:: Given data

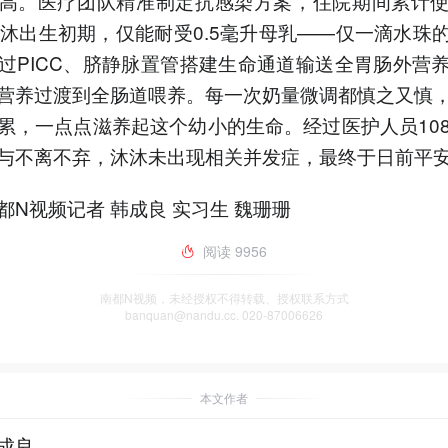
高。医疗团队精准制定抗感染方案，住院期间累计
沐沐出生初期，仅能耐受0.5毫升母乳——仅一滴水珠
过PICC、脐静脉置管搭建生命通道输送全胃肠外营
营养过渡到全肠道喂养。每一次奶量微调都慎之又慎
累，一点点滋养起这个幼小的生命。经过医护人员10
与不离不弃，沐沐未出现相关并发症，最终于日前平
都N视频记者 韩成良 实习生 魏珊珊
阅读
9956
南都N视频，未经授权不得转载、授权联系方式
banquan@nandu.cc. 020-87006626
本文作者
成良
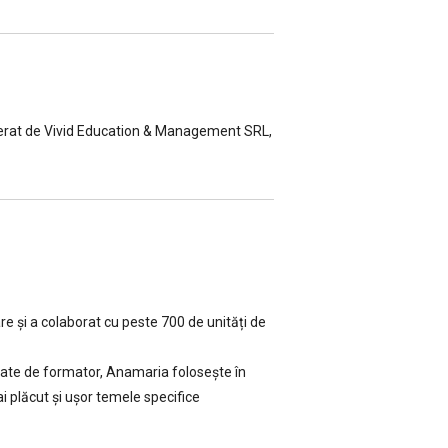
eliberat de Vivid Education & Management SRL,
e și a colaborat cu peste 700 de unități de
itate de formator, Anamaria folosește în
ai plăcut și ușor temele specifice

::::

How to complete this task: Without the pictures, reproduce every line of the records above exactly.

Exercise output:
高。医疗团队精准制定抗感染方案，住院期间累计
沐沐出生初期，仅能耐受0.5毫升母乳——仅一滴水珠
过PICC、脐静脉置管搭建生命通道输送全胃肠外营
营养过渡到全肠道喂养。每一次奶量微调都慎之又慎
累，一点点滋养起这个幼小的生命。经过医护人员10
与不离不弃，沐沐未出现相关并发症，最终于日前平
都N视频记者 韩成良 实习生 魏珊珊
阅读
9956
南都N视频，未经授权不得转载、授权联系方式
banquan@nandu.cc. 020-87006626
本文作者
成良
eliberat de Vivid Education & Management SRL,
e și a colaborat cu peste 700 de unități de
itate de formator, Anamaria folosește în
ai plăcut și ușor temele specifice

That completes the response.